Instructions to follow -
Please write out the data again, swapping every "scientific name" for "taxon name" and changing nothing else. Leave the pictures out.

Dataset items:
----------

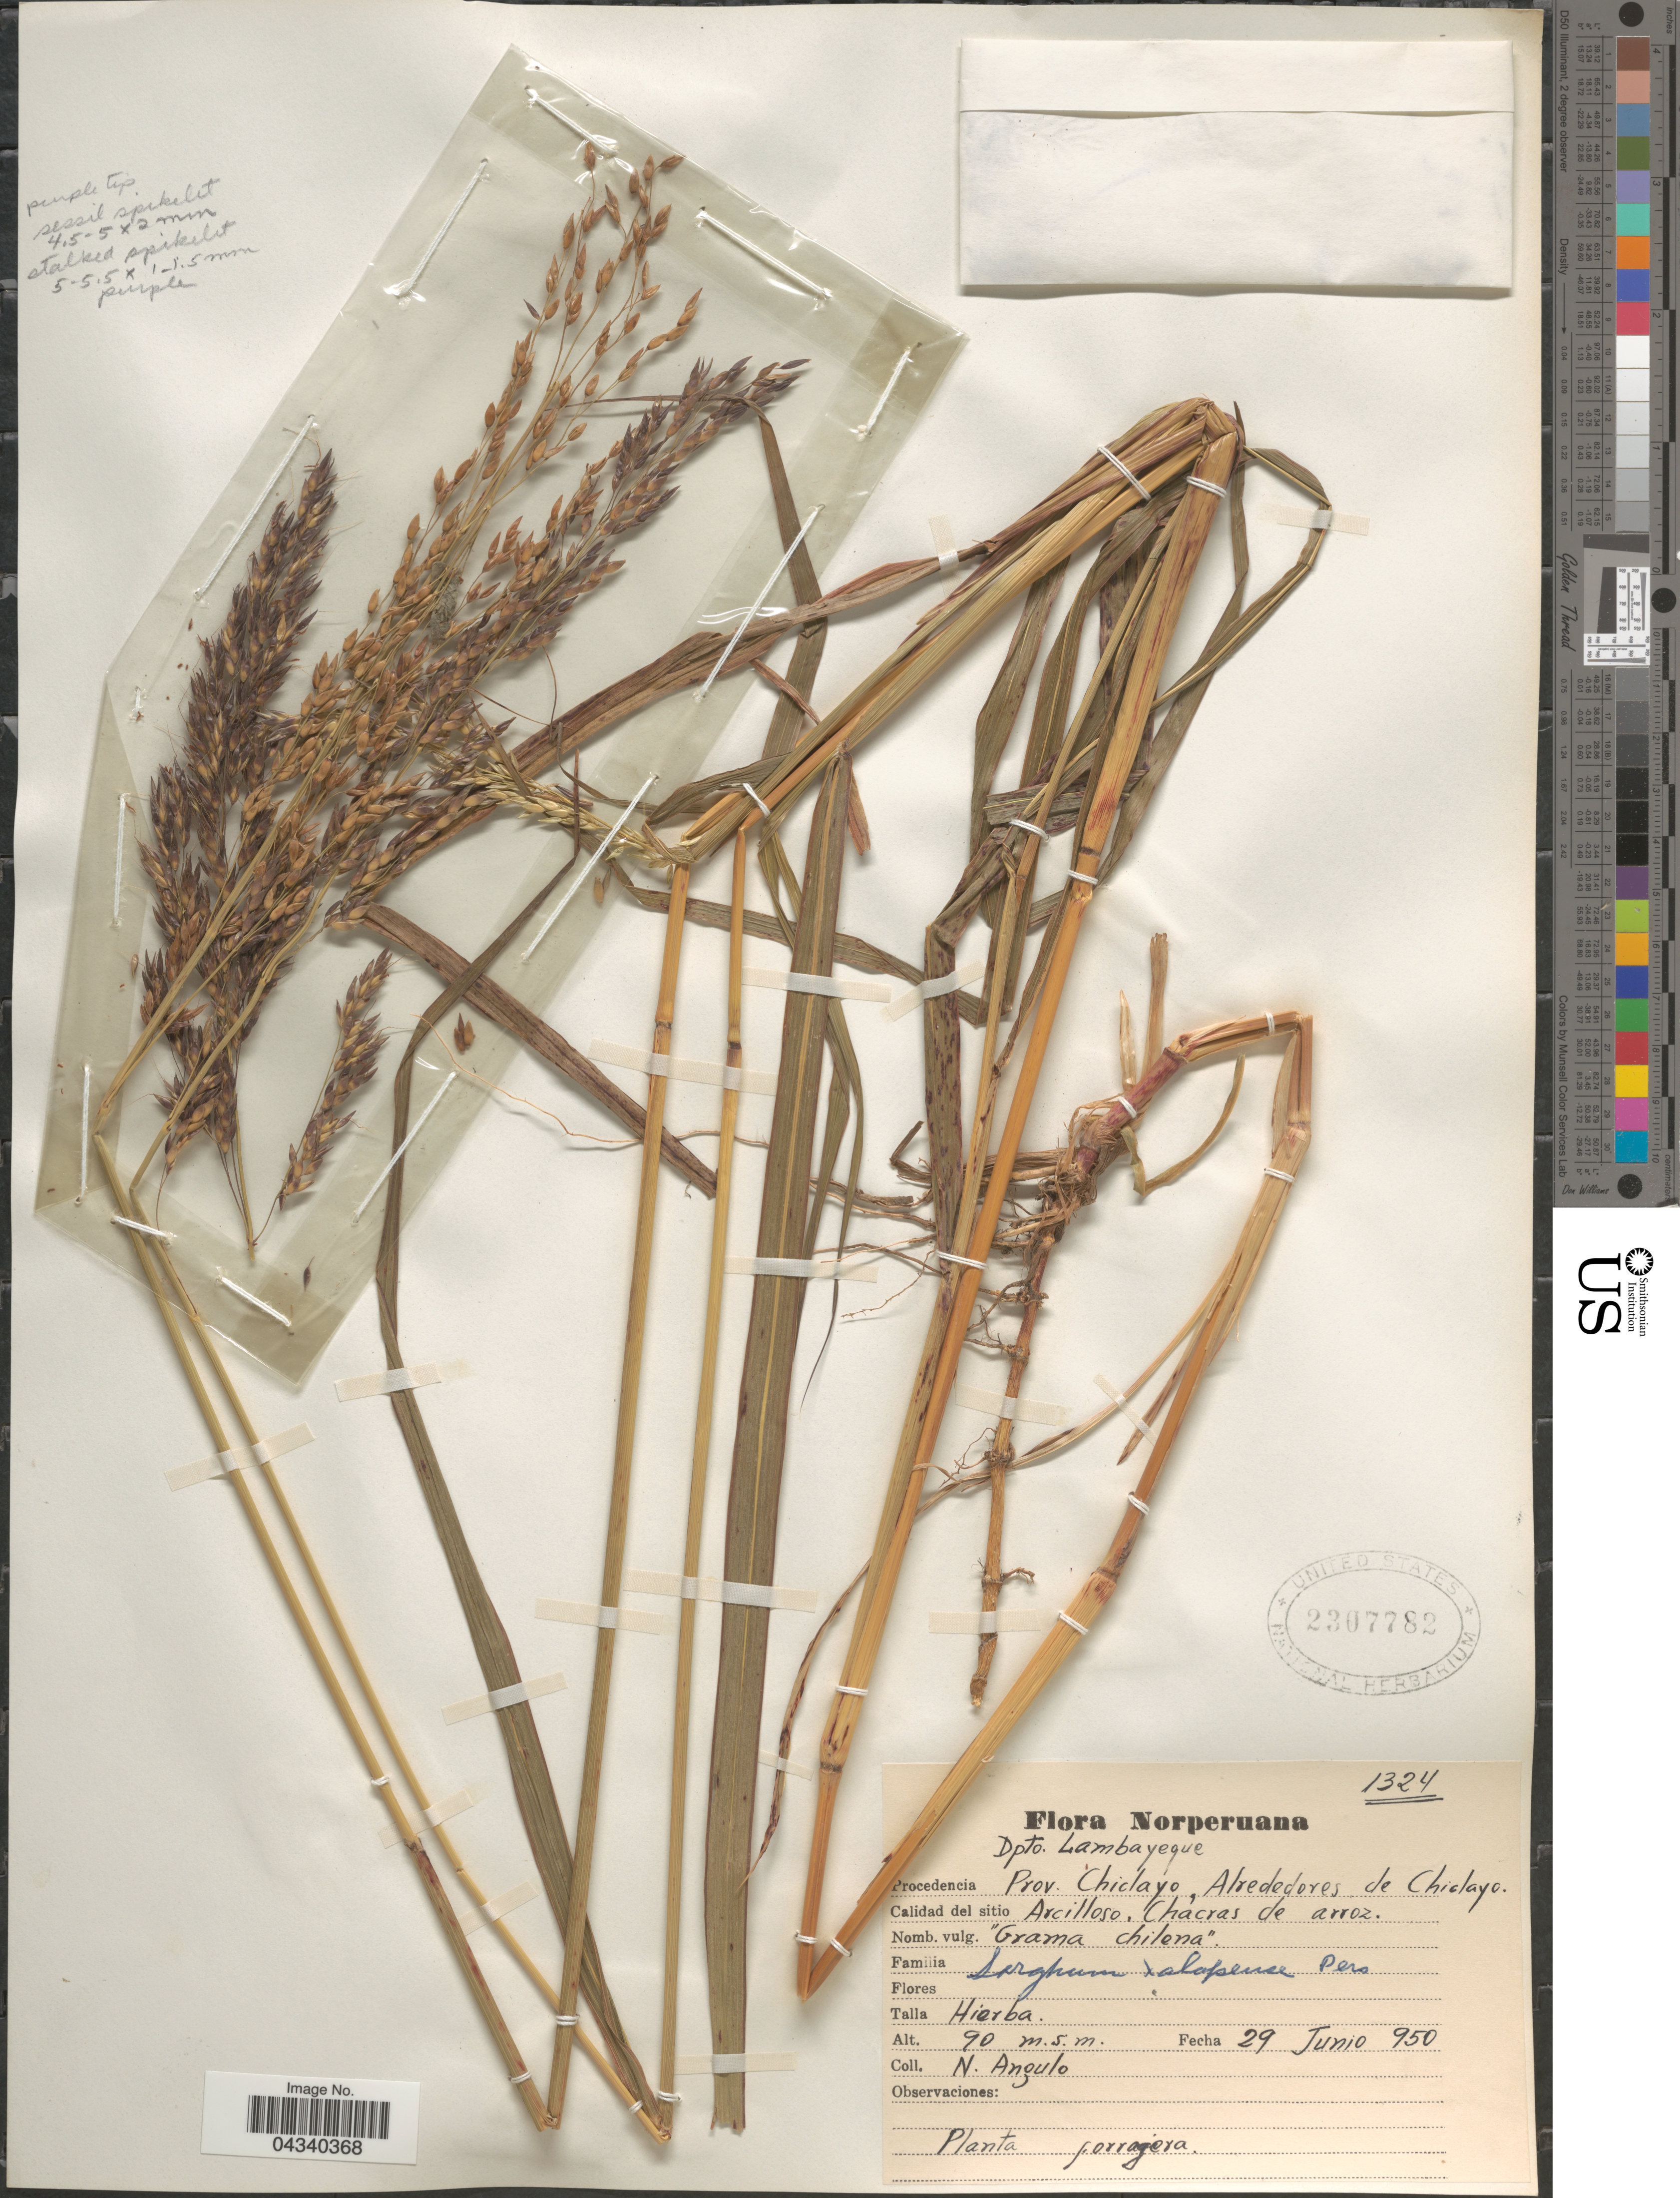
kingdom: Plantae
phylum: Tracheophyta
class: Liliopsida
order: Poales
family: Poaceae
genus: Sorghum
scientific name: Sorghum halepense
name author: (L.) Pers.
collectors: N. Angulo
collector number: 1324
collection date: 1950-06-29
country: Peru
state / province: Lambayeque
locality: Norperuana. Dpto. Lambayeque. Atcilloso, Chacras de arroz.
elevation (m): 90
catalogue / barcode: US 2307782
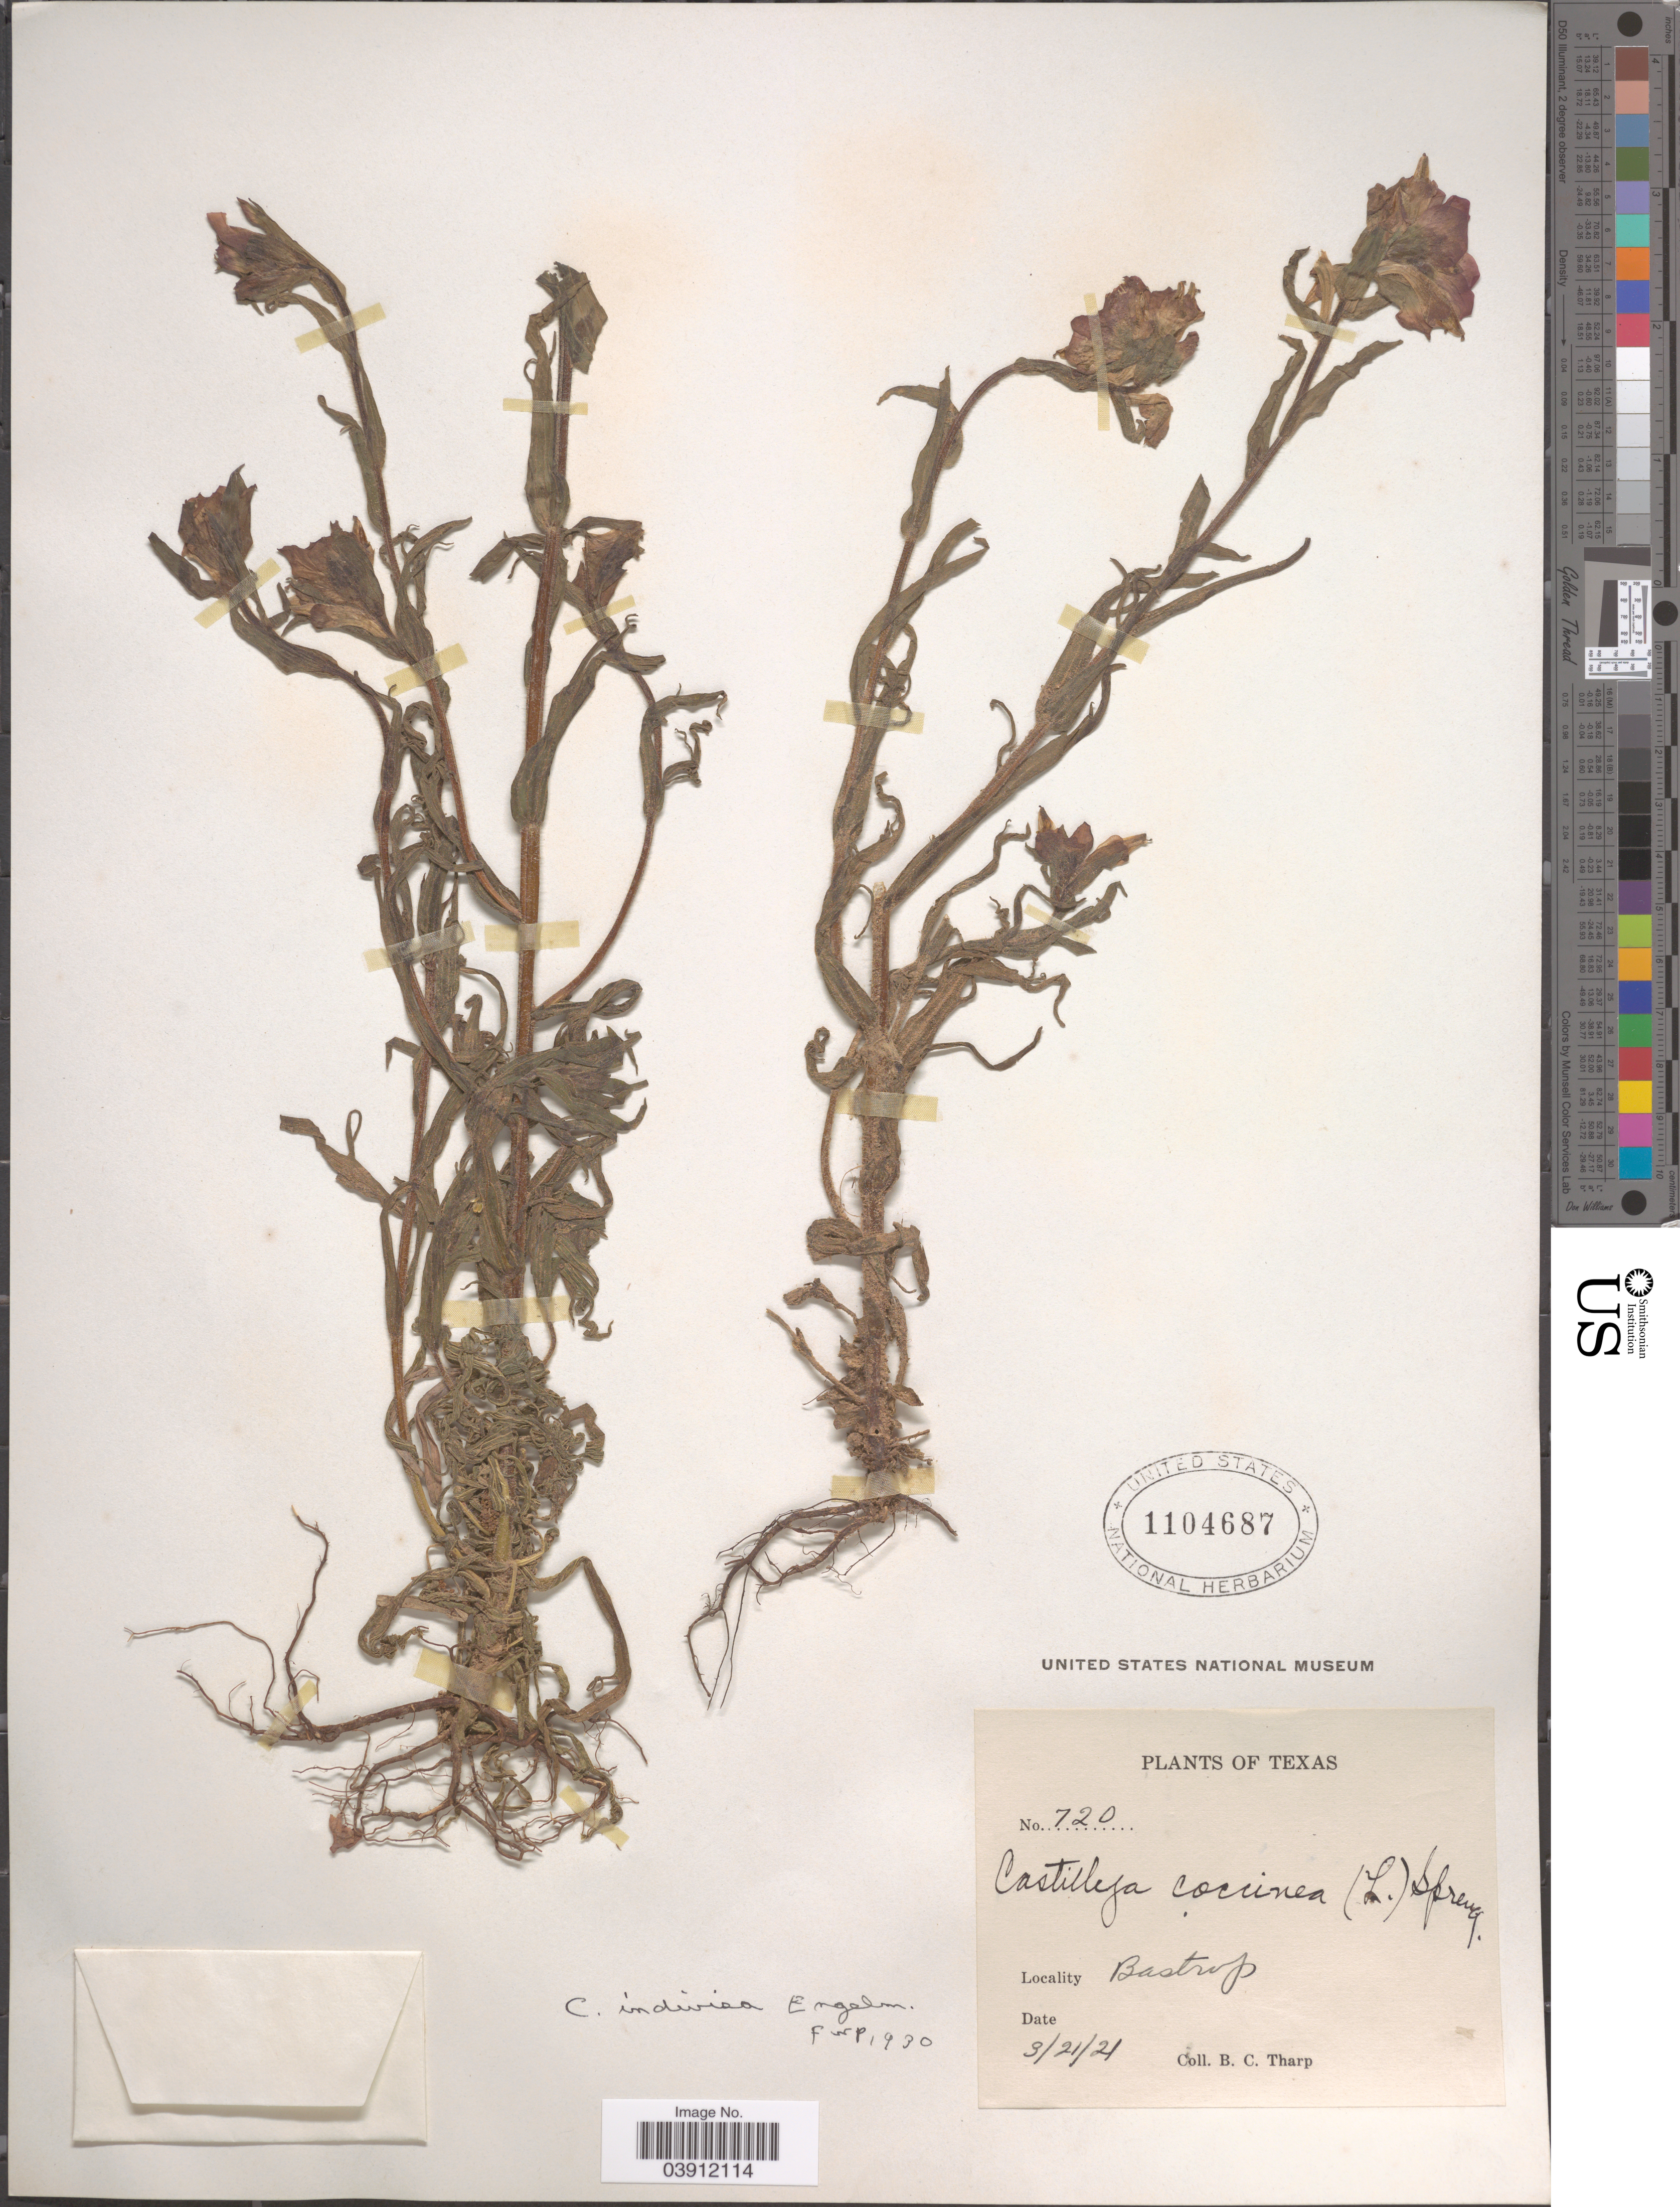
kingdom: Plantae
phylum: Tracheophyta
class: Magnoliopsida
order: Lamiales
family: Orobanchaceae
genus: Castilleja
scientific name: Castilleja indivisa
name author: Engelm. in Engelm. & A. Gray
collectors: B. C. Tharp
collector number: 720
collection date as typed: Transcribed d/m/y: 21/3/21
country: United States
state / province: Texas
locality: Bastrop.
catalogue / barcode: US 1104687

----------

Response -
kingdom: Plantae
phylum: Tracheophyta
class: Liliopsida
order: Poales
family: Poaceae
genus: Sorghum
taxon name: Sorghum halepense
name author: (L.) Pers.
collectors: N. Angulo
collector number: 1324
collection date: 1950-06-29
country: Peru
state / province: Lambayeque
locality: Norperuana. Dpto. Lambayeque. Atcilloso, Chacras de arroz.
elevation (m): 90
catalogue / barcode: US 2307782
kingdom: Plantae
phylum: Tracheophyta
class: Magnoliopsida
order: Lamiales
family: Orobanchaceae
genus: Castilleja
taxon name: Castilleja indivisa
name author: Engelm. in Engelm. & A. Gray
collectors: B. C. Tharp
collector number: 720
collection date as typed: Transcribed d/m/y: 21/3/21
country: United States
state / province: Texas
locality: Bastrop.
catalogue / barcode: US 1104687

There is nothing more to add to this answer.